I've convinced our organization to move to a full-team definition of "Done", i.e. one that includes the QA testing and not just code completion. As a result, we can now more accurately tell where the bottlenecks are and see what our real velocity is. As well, this project continuously integrates and deploys regularly. Prior to this, code-complete items were considered done, and QA would routinely be getting around to accepting stories from 3-5 sprints ago. They would only get the delivered code at the end of the sprint.
So, as you can expect, things are running much more smoothly, but I have a question that hasn't quite been answered before in my search. Even with sprinting, there seems to be a max time in the sprint that a story can be finished by developers and deployed before there isn't sufficient time left for QA. Depending on the story and volume of things that still need testing, this seems to be about 2-3 days before sprint end.
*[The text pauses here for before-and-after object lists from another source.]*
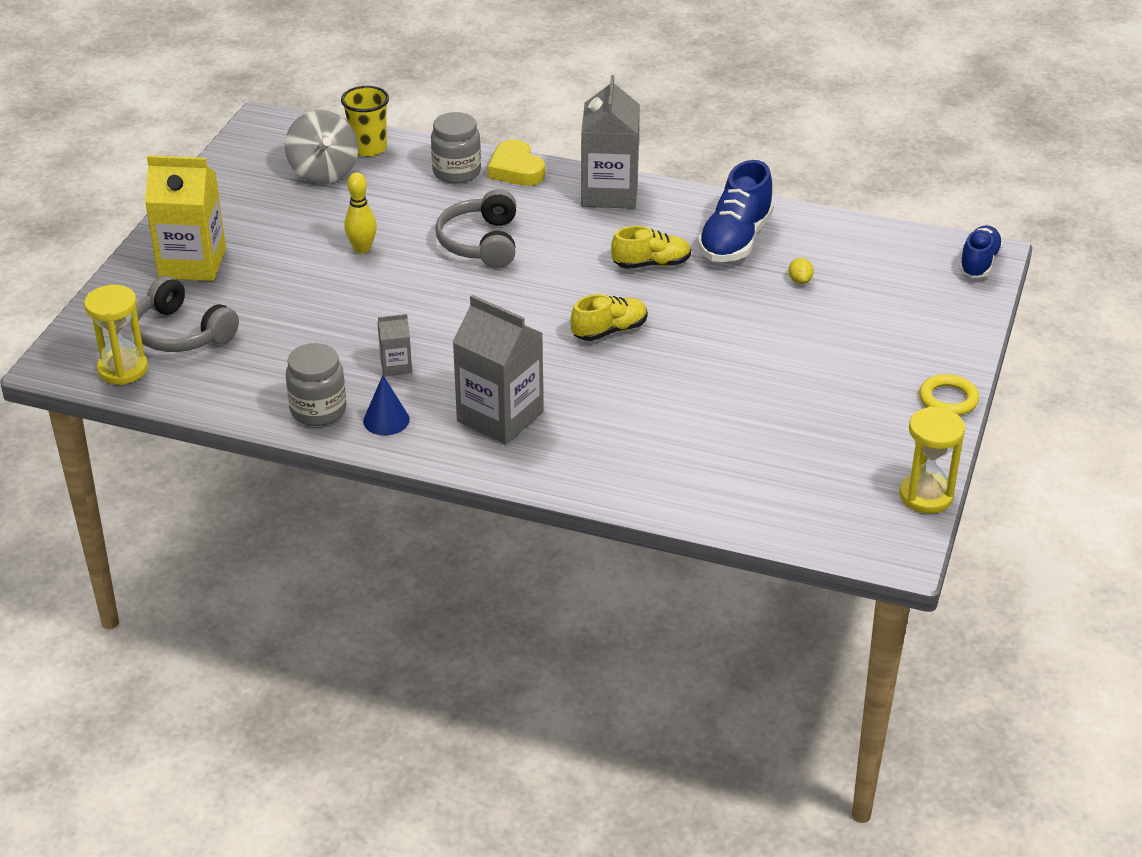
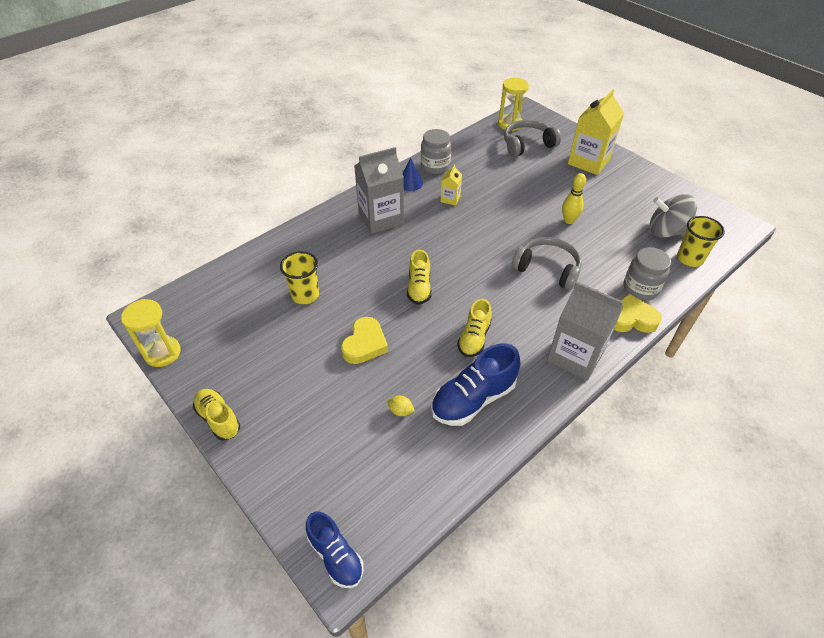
camera: 120 degrees right, 10 degrees up
(396, 366) = (450, 199): grey carton -> yellow carton
(715, 421) = (305, 295): none -> yellow cup
(735, 240) = (473, 399): blue shoe -> blue shoe turned 90 degrees counterclockwise
(741, 338) = (365, 344): none -> yellow heart
(948, 399) = (218, 419): yellow ring -> yellow shoe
Currently, we just continue working on things and just move all items not accepted by QA (i.e. things in progress and things deployed but not tested) to the next sprint if they are unable to complete testing. Is this an OK practice? Some devs that were used to working under the old system complain that this doesn't give the developers credit for completing the work that they were assigned, but I feel that the idea is to get a picture of what the whole team did, not just development. The end-user gets no value from things not tested and deployed. However, this process is having a tendency to pre-load the next sprint, which makes planning slightly more problematic.
Additionally, I have heard that having an end of sprint developer lull is actually OK. Should we be instead looking to leave some open developer time at the end?